Mrs. Divine took off her spectacles and wiped them thoughtfully. "Well, no, Jack, I'm afraid I can't. I have been baking and cleaning up to-day, and there are twentyfour separate aches in my old back, one for every j'int. Can't you get Mis' Carter?"

"No, marm, she's been a-washing."

"Well, then, there's Mis' Brown."

"Her baby's sick, and old maid Mercy's got the mumps, and Mis' Peck's got company, and Aunt Sally Ann's gone to Roxbury," returned Jack, rattling off his catalogue of excuses with infinite relish, and refreshing himself there after with a prolonged stare at me.

"Oh! then, I suppose I must go," said Mrs. Divine. "Tell your mother I'll come, if she don't hear of anybody else."

Bona (in my ear). You might go as well as not. You have done nothing to-day but ride up from the city. And it is a shame to let that old lady watch all night after her hard day's work.

MALA (in the other ear). Don't be such a goose as to take that trouble for people you never saw, and catch a fever for your pains. Let the old lady do it, they are her neighbors, not yours.

BONA. "Which now of these three, thinkest thou, was neighbor to him that fell among thieves? And he said, He that showed mercy on him. Then said Jesus unto him, go thou and do likewise."

MALA (persisting). More likely than not, you will get no thanks, except to be called "stuck-up city folks.”

BONA. "Inasmuch as ye have done it unto one of the least of these my brethren, ye have done it unto Me."

I laid my hand on the boy's shoulder, as he was turning away. "No, Jack, tell your mother that I, Winnie Frost, Mrs. Divine's summer-boarder, will come and watch with Maggie to-night, if she will let me. Will she ask for references?" I added, turning to Mrs. Divine, with a sudden perception of a latent ludicrousness in the scene.
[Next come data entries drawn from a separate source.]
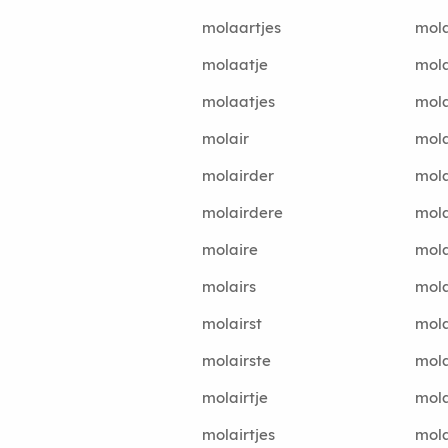
molaartjes
mol
molaatje
mola
molaatjes
mola
molair
mola
molairder
mola
molairdere
mol
molaire
mol
molairs
mol
molairst
mola
molairste
mola
molairtje
mol
molairtjes
mol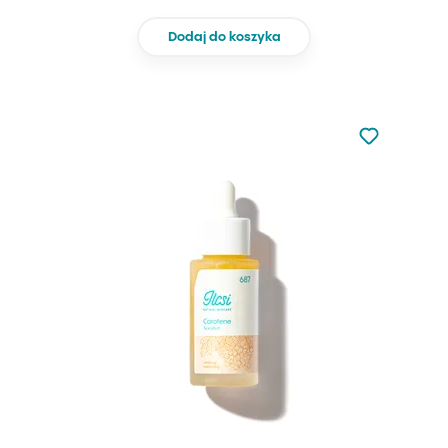
Dodaj do koszyka
Nie dodano d
Dodaj do u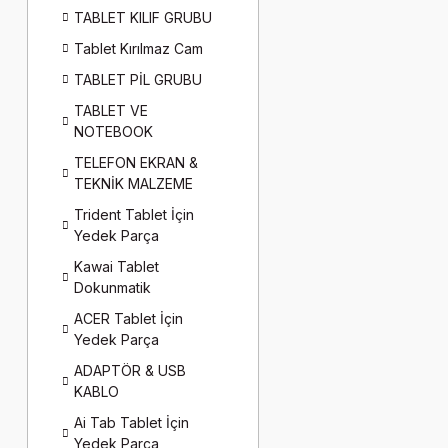
TABLET KILIF GRUBU
Tablet Kırılmaz Cam
TABLET PİL GRUBU
TABLET VE
NOTEBOOK
TELEFON EKRAN &
TEKNİK MALZEME
Trident Tablet İçin
Yedek Parça
Kawai Tablet
Dokunmatik
ACER Tablet İçin
Yedek Parça
ADAPTÖR & USB
KABLO
Ai Tab Tablet İçin
Yedek Parça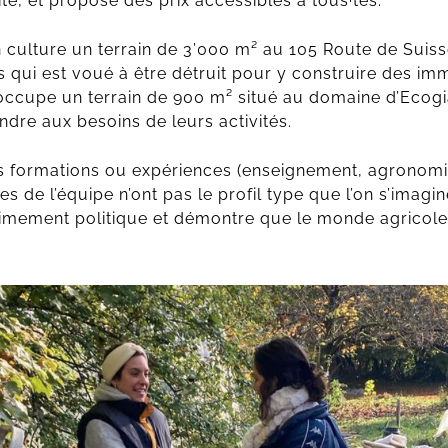
ité, et propose des prix accessibles à tous·tes.
n culture un terrain de 3’000 m² au 105 Route de Suisse
s qui est voué à être détruit pour y construire des im
 occupe un terrain de 900 m² situé au domaine d’Ecogia
ndre aux besoins de leurs activités.
tes formations ou expériences (enseignement, agronomi
 de l’équipe n’ont pas le profil type que l’on s’imagin
timement politique et démontre que le monde agricole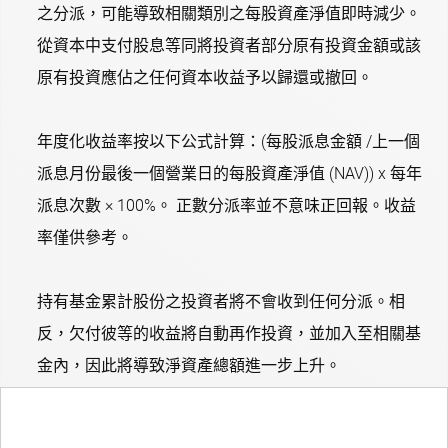
之分派，可能導致相關類別之每股資產淨值即時減少。
從資本中支付股息等同將投資者部分原有投資金額或該
原有投資應佔之任何資本收益予以歸還或撤回。
年度化收益率按以下公式計算：(每股派息金額 /上一個
派息月份最後一個營業日的每股資產淨值 (NAV)) x 每年
派息次數 × 100%。 正數分派率並不意味正回報。收益
率僅供參考。
持有基金累計股份之投資者將不會收到任何分派。相
反，欠付彼等的收益將自動再作投資，並加入至相關基
金內，因此將導致淨資產總額進一步上升。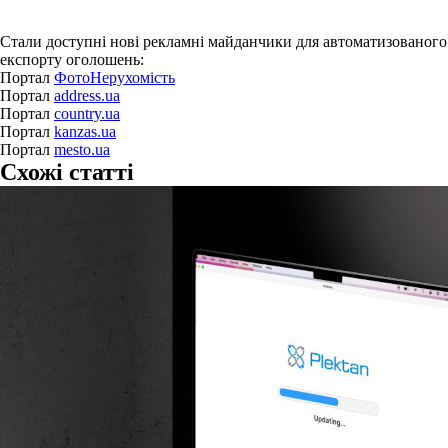
Стали доступні нові рекламні майданчики для автоматизованого
експорту оголошень:
Портал
ФотоНерухомість
Портал
address.ua
Портал
country.ua
Портал
kanzas.ua
Портал
mesto.ua
Схожі статті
"Of course not; we country folks don't look at the hand that is held out kindly to us, to see whether it's red or blue blood that runs in its veins. But, Miss Frost, aren't you too tired to go?"

"Tired! the air of these hills has made me forget the meaning of the word! But I have a distinct notion of what intoxication implies. I feel as if I had been drinking wine."

The kind old woman looked pleased with my enthusiasm. The place where she was born and reared, where she had loved and wedded, and given birth to children and buried them, was dear to her. "Ah, yes," she answered, "the air here is as pure as air can be, there's neither city to foul it, nor ocean to salt it, within many miles. And you see, my dear, we are situated on the southern slope of the hill, Chestnut Hill, we call it,-midway between the winds that whistle over its top, and the fogs that rise from the valley. All our neighbors are not so well off. There's the Warrens-where you're agoing to watch to-night,— they live right on the edge of a swamp, and there's where the fever comes from, I guess. Sam-the eldest—was taken last week, and now, Maggie's got it. I shouldn't wonder if it run through the family. But tea is ready, Miss Frost; come in."